Nella già citata scena della spiaggia, quando ormai sono anziani, i due coniugi di fatto continuano a vivere con la stessa modalità relazionale di sempre, anzi lei ha definitivamente vinto la competizione agonistica, lui è sconfitto a vita: sono stati per tutta la vita accanto (e non insieme).

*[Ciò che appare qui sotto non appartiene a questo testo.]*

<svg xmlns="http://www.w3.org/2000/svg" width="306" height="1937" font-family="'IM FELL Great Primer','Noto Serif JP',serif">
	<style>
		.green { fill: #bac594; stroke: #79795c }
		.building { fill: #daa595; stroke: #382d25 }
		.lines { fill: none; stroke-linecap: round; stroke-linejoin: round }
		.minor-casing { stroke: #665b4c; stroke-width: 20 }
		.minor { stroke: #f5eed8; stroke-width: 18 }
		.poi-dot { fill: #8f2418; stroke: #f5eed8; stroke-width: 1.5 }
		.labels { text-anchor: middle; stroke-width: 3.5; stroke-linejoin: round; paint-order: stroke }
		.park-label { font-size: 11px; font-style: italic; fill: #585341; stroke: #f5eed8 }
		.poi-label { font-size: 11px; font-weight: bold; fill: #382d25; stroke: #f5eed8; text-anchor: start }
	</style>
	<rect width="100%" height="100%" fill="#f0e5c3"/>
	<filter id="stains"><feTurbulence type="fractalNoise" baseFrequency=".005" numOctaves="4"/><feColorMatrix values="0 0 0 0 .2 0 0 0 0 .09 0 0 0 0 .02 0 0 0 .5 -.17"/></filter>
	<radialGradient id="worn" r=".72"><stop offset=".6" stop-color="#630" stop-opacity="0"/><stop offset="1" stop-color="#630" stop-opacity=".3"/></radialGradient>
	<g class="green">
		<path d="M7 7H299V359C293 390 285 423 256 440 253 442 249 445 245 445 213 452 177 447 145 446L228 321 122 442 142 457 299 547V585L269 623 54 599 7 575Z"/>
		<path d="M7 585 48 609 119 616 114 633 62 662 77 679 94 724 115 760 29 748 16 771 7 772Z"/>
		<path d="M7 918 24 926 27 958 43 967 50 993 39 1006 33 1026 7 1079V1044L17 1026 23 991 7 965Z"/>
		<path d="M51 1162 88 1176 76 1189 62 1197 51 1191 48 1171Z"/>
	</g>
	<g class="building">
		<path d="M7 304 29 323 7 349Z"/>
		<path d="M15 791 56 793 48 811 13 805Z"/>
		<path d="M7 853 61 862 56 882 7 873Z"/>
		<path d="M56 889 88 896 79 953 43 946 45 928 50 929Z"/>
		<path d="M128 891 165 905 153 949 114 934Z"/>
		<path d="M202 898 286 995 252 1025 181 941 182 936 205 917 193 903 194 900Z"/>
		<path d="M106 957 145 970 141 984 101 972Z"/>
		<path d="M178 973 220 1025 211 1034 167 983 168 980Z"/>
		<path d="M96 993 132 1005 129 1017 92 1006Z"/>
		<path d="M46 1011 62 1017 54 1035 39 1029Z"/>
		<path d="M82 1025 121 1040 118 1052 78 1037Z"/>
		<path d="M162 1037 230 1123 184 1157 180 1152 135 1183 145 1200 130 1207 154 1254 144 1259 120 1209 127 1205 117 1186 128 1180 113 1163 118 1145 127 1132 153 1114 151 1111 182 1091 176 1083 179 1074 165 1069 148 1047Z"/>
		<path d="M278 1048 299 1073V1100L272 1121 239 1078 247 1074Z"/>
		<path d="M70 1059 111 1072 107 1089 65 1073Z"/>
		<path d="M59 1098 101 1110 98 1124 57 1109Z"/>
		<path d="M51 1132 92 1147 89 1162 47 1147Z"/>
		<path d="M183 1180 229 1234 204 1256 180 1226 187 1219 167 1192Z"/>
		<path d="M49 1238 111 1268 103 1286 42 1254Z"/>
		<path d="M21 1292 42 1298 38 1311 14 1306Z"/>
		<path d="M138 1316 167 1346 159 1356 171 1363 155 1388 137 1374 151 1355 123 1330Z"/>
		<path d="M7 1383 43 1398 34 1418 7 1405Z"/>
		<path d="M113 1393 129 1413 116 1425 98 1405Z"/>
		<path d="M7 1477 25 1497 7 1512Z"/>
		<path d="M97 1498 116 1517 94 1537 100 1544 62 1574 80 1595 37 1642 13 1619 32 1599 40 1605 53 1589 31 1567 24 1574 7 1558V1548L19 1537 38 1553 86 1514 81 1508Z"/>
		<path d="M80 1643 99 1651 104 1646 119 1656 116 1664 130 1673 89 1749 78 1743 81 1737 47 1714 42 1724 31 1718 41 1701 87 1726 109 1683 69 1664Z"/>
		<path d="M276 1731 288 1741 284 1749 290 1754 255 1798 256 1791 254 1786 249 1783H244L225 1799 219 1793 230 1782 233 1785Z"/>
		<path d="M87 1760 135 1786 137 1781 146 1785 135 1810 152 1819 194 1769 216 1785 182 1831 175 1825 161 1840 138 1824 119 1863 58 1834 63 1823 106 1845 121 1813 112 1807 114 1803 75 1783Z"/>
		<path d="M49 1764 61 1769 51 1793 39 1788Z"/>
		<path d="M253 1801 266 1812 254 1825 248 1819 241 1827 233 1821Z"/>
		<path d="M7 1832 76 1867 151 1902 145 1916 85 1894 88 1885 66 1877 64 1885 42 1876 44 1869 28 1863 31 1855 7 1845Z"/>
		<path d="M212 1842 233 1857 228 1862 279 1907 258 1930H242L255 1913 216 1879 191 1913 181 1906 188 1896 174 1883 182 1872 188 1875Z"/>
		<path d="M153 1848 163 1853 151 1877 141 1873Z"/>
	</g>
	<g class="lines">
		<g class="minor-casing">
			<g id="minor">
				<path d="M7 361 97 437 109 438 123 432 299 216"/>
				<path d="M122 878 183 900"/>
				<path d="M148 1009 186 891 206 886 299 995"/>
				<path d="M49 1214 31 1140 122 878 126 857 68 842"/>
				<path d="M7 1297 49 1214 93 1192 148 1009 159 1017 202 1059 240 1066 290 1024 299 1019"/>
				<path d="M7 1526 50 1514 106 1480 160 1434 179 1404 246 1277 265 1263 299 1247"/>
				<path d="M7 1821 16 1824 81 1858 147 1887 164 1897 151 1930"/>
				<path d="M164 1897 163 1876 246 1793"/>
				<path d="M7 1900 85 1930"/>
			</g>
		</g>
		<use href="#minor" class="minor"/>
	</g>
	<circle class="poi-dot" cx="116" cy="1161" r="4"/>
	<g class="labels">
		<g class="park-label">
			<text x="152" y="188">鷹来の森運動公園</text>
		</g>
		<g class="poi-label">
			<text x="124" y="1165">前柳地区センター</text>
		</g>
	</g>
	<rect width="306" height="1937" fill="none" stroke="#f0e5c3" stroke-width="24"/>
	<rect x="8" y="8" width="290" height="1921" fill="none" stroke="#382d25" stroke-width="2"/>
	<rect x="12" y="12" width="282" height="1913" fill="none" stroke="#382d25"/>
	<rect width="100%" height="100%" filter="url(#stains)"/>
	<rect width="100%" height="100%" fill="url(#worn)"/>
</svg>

Il regista introduce il tema della trasmissione tra le generazioni delle modalità relazionali, utilizzando l’efficace e metaforica scena dell’allacciamento delle stringhe al bar (Come ti allacci le scarpe? chiede la figlia al padre): in fondo ognuno i lacci se li allaccia da sé, guardando un modello. I figli, che da bambini sono innocenti e silenziose vittime tanto dell’indifferenza del padre quanto del rancore della madre nei confronti di lui e dell’amante, da adulti non appaiono per certi aspetti migliori dei genitori, dei quali ripropongono alcuni errori o meccanismi deleteri.

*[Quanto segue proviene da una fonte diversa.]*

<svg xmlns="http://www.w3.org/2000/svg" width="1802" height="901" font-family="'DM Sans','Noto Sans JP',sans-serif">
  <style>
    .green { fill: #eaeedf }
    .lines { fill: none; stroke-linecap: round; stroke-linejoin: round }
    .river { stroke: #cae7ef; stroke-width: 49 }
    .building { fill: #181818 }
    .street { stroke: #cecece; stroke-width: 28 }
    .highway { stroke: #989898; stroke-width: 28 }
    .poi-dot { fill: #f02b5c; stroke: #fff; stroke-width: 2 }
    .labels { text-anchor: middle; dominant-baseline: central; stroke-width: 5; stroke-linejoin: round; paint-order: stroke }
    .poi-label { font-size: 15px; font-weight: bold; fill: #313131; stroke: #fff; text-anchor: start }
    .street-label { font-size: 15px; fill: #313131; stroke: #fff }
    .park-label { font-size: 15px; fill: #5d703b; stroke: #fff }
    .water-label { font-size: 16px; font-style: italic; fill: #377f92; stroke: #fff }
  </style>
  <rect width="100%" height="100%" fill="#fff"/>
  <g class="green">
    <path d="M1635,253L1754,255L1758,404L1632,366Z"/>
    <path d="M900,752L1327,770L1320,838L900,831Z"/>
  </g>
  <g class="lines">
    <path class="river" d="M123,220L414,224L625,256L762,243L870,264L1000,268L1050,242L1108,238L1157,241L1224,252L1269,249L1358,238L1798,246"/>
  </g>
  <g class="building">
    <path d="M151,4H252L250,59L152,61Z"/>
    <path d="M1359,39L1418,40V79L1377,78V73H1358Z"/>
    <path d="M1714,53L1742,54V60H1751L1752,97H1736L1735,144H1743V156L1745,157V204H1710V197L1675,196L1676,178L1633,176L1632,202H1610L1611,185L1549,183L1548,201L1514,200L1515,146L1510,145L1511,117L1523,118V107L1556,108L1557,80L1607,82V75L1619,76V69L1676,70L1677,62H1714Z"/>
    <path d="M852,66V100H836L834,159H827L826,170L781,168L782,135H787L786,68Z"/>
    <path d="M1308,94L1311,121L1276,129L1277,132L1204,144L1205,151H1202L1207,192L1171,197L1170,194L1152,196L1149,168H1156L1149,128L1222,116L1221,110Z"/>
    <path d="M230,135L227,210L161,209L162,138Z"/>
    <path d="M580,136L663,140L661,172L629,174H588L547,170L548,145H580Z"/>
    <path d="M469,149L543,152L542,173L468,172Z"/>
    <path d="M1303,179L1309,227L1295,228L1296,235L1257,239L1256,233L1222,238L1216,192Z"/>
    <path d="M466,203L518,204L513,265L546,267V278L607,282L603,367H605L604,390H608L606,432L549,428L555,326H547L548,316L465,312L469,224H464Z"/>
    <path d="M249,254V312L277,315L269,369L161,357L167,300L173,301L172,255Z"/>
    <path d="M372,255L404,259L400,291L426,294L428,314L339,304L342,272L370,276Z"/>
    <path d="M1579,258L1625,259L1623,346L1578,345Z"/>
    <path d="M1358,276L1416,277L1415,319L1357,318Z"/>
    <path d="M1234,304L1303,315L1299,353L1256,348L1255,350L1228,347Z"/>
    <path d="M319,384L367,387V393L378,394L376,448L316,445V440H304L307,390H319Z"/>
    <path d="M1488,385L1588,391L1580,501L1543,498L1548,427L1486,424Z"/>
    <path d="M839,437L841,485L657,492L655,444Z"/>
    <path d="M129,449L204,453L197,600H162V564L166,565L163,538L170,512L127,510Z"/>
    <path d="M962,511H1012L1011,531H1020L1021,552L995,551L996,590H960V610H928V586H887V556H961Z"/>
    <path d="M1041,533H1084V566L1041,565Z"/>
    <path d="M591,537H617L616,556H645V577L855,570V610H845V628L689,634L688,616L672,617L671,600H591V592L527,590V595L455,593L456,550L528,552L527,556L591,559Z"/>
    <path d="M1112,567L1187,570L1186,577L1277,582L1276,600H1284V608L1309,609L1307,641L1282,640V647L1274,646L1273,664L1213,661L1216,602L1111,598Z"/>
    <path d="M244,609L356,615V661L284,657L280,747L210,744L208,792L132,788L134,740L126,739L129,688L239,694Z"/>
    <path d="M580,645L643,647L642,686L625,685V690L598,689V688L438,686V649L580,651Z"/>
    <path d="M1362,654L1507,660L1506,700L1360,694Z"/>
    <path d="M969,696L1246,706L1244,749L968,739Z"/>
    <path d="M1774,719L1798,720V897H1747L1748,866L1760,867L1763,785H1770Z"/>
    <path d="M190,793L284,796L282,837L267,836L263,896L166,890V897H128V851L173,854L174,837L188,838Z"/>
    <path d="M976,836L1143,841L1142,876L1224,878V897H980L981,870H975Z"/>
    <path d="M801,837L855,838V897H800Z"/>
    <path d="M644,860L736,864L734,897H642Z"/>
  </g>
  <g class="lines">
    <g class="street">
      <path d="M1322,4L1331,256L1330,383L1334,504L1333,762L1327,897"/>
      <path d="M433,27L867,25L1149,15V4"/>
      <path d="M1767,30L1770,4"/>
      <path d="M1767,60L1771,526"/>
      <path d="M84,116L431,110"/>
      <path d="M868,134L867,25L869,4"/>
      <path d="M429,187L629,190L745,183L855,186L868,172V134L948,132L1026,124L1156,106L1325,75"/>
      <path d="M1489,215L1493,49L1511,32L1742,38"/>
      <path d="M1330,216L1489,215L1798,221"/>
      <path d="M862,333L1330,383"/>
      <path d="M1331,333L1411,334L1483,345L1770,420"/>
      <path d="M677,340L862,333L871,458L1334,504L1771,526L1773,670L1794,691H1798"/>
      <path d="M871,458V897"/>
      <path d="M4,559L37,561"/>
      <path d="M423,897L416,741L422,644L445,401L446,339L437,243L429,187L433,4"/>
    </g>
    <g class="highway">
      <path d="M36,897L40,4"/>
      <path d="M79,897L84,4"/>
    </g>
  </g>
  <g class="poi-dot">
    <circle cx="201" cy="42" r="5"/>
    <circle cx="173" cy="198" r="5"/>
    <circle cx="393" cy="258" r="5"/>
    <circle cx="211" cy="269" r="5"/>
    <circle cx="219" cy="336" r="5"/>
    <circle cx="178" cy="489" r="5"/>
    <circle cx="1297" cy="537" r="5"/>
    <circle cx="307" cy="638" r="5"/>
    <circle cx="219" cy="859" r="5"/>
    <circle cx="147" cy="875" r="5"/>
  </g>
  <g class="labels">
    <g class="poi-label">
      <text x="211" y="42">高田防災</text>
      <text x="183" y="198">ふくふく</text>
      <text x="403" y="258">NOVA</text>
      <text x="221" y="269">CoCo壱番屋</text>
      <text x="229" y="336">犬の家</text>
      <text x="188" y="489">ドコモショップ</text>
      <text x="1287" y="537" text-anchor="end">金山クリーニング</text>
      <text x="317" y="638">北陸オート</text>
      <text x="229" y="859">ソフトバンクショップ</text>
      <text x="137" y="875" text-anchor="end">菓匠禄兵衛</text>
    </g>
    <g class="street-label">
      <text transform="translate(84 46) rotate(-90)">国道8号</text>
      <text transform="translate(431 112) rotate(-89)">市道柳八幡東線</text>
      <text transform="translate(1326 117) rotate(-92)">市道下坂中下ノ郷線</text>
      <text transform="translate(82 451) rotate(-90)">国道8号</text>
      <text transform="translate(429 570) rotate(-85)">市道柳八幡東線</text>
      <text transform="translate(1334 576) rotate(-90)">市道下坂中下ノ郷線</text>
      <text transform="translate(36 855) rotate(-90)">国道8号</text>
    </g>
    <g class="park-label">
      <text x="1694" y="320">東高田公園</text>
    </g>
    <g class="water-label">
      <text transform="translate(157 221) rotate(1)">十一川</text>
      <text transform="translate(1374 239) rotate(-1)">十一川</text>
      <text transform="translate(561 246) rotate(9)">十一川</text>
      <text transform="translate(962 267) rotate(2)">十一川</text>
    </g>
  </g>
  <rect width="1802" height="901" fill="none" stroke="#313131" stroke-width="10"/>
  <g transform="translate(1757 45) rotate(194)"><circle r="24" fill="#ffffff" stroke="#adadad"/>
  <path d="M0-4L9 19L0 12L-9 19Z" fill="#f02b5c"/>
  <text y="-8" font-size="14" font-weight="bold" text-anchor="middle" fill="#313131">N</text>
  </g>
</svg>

Ma è proprio dai figli e dal loro tentativo improvvisato di liberarsi da quella pesante eredità generando il caos nell’appartamento dei genitori, scambiato da Aldo e Vanda per un furto (della loro modalità ordinata, sempre uguale, ma assolutamente disfunzionale di rapporto), che può nascere una nota di speranza. E’ nell’appartamento messo a soqquadro che vediamo per la prima volta Vanda abbracciare il marito, in modo evidentemente goffo e rapido, in cerca di conforto. E’ da quel caos che marito e moglie riusciranno a buttare via cose vecchie e inutili che li tengono agganciati a un modo di fare familiare (nei due sensi di appreso in famiglia e di riconosciuto come proprio). E’ in quel caos che torneranno a galla le vecchie foto polaroid dell’amante di Aldo… accuratamente tenute nascoste per decenni (il film termina poco prima che queste vengano trovate, con la collaborazione di entrambi i coniugi, sotto un mobile) forse a ricordare ad Aldo che un’alternativa è possibile…. E’ da quel caos che la figlia si porterà via il gatto portasfortuna che, soprattutto la madre, accarezzava con tanto amore (come ognuno di noi nutre la propria disfunzionalità)… Ci sembra, quindi, di intravedere nel finale un messaggio di speranza: è possibile distruggere i lacci per poter ricominciare a costruire legami veri.
Ecco che nel film, come nella vita, una quota della spiegazione delle motivazioni del tradimento sono da ricercare nelle modalità interne di gestione relazionale della coppia, in carenze e disfunzionalità dei singoli prodotte da una storia familiare (che non conosciamo, ma che possiamo ipotizzare a partire dalla lettura trigenerazionale implicita nel film), ma anche nel tentativo di sperimentare nuovi ruoli, che è un esempio di quella motivazione così tipicamente umana che va dall’esplorazione dell’ambiente fisico alla ricerca di un senso per cui valga la pena vivere e morire.